I think I pulled this version : docker pull nvidia/cuda-arm64:11.4.0-base-ubuntu20.04
My host machine is installed with jetpack 5.1.1, installed with the following
cuda: 11.4.r11.4/compiler.31964100_0
cuDNN: 8.6.0.166
TensorRT: 8.5.2.2
VPI: 2.2.7
Vulkan: 1.3.204
OpenCV: 4.2.0 with CUDA: NO
The environment on docker container is like the following
CUDA: 11.4.r11.4/compiler.30521435_0
pytorch: 2.0.0a0+fe05266f.nv23.04
torchvision: 0.15.1a0
On the docker container, I installed ros2-foxy and ultralytics. I am trying to run a real-time pose detection with my usb camera using GPU acceleration.
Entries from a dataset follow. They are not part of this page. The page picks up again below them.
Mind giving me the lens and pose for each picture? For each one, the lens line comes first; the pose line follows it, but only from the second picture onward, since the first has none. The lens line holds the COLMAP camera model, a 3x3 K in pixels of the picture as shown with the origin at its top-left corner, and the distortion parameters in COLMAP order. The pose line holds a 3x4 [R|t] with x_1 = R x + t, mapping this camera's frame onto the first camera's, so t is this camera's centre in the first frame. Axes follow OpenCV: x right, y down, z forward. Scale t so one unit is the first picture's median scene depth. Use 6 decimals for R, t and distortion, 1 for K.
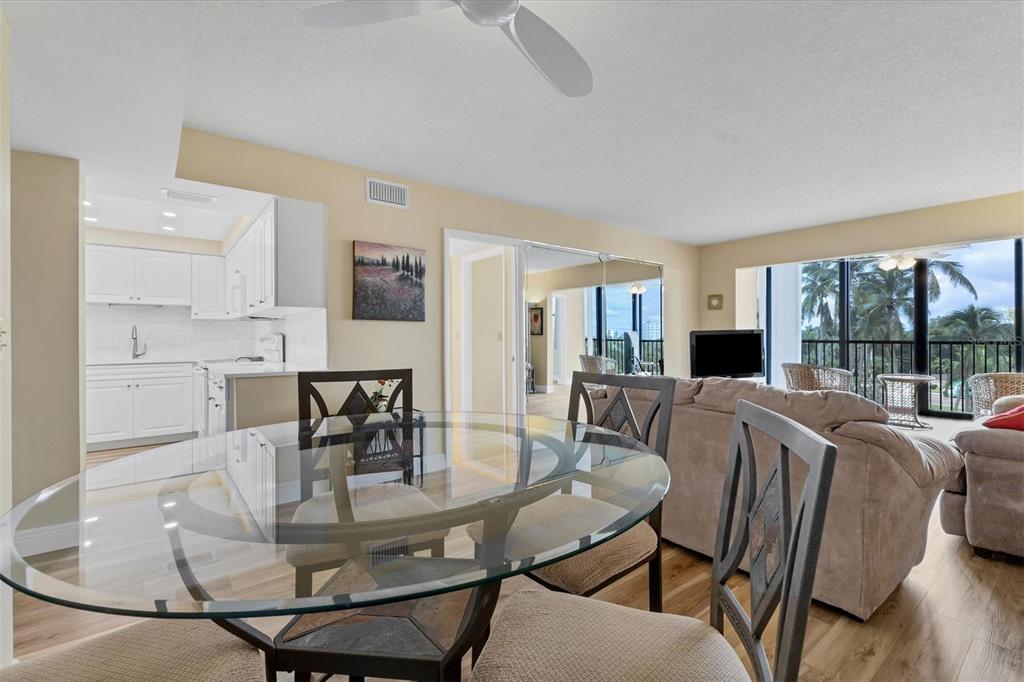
lens RADIAL K [[454.8, 0, 509.1], [0, 454.8, 331.1], [0, 0, 1]] dist [0.002414, 0.000153]
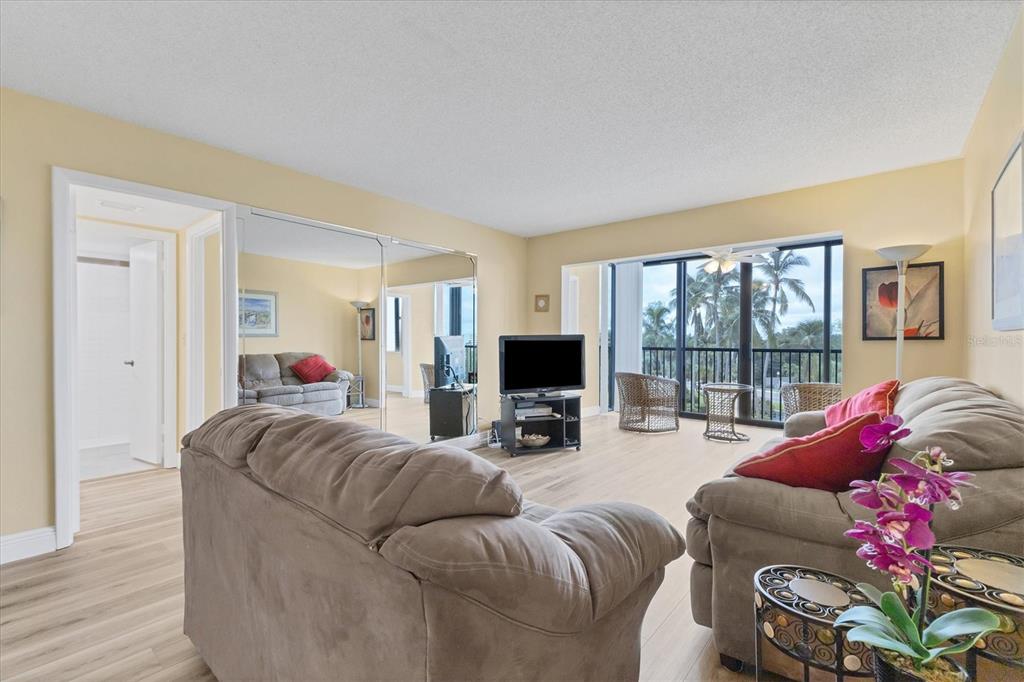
lens RADIAL K [[455.8, 0, 514.1], [0, 455.8, 341.3], [0, 0, 1]] dist [0.010121, 0.000167]
pose [[0.977601, 0.005920, 0.210384, 0.225719], [-0.007631, 0.999944, 0.007323, 0.003760], [-0.210329, -0.008764, 0.977591, 0.158774]]
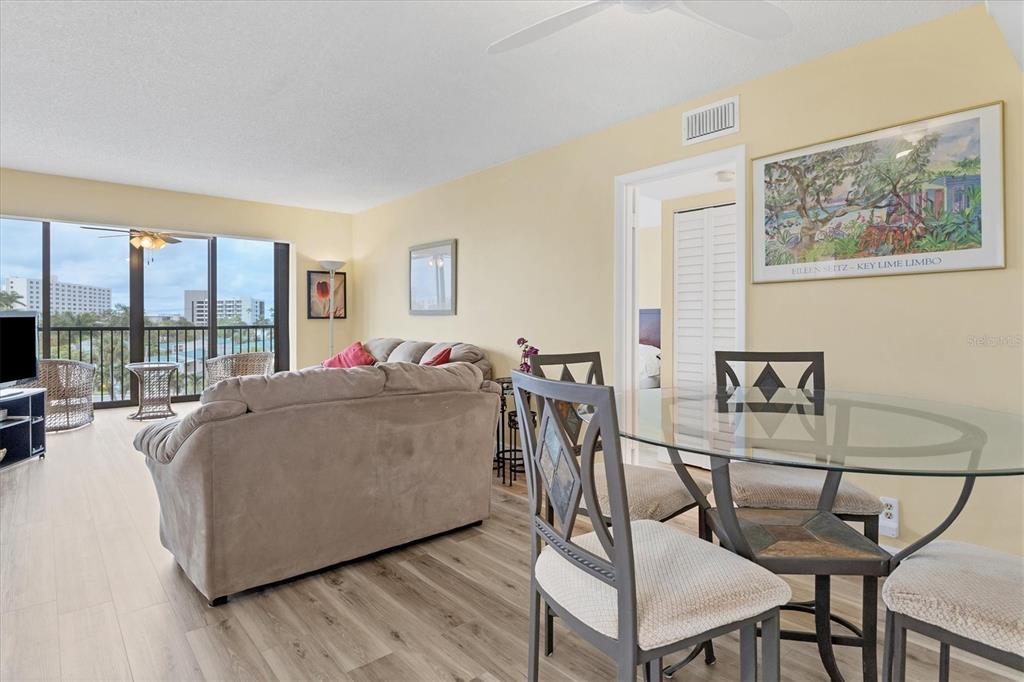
lens RADIAL K [[553.2, 0, 514.5], [0, 553.2, 322.1], [0, 0, 1]] dist [0.001998, 0.000466]
pose [[-0.047999, -0.001861, 0.998846, -0.276472], [-0.007318, 0.999972, 0.001512, 0.004977], [-0.998821, -0.007237, -0.048011, 0.295346]]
I already checked that when running with cpu (without --runtime nvidia option when running the docker image) my code works perfectly. But since the FPS is too low with cpu, I am trying to use jetson gpu orin.
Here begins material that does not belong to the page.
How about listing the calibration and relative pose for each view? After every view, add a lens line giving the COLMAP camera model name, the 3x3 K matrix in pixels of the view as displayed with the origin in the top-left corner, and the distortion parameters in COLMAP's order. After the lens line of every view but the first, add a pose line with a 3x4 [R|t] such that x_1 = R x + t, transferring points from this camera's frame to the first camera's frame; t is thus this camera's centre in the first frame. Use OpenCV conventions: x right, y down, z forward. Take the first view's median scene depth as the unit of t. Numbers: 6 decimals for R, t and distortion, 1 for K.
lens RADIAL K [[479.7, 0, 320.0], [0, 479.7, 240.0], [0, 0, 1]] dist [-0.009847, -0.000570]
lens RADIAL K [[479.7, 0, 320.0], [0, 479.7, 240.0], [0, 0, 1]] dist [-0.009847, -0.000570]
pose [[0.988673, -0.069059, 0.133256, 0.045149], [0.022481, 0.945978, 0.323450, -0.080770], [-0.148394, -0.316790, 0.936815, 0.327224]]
I checked that torch.cuda.is_available() returns True, so it seems the cuda version and my pytorch version are compatible.
However, my code is stuck when executing model.predict(frame)[0], where model = YOLO(“yolov8n-pose.pt”).
There is no returning error message, it takes about 5 minutes for the code return RuntimeError: CUDA error cublas_status_execution_failed when calling cublassgemm
I followed this link Run Yolo8 in GPU · Issue #3084 · ultralytics/ultralytics · GitHub for my code.
using this line:
device: str = ‘cuda’ if torch.cuda.is_available() else “cpu”
model = YOLO(“yolov8n-pose.pt”)
model.to(device)
I cannot find any solution to resolve my issue… Can anyone help?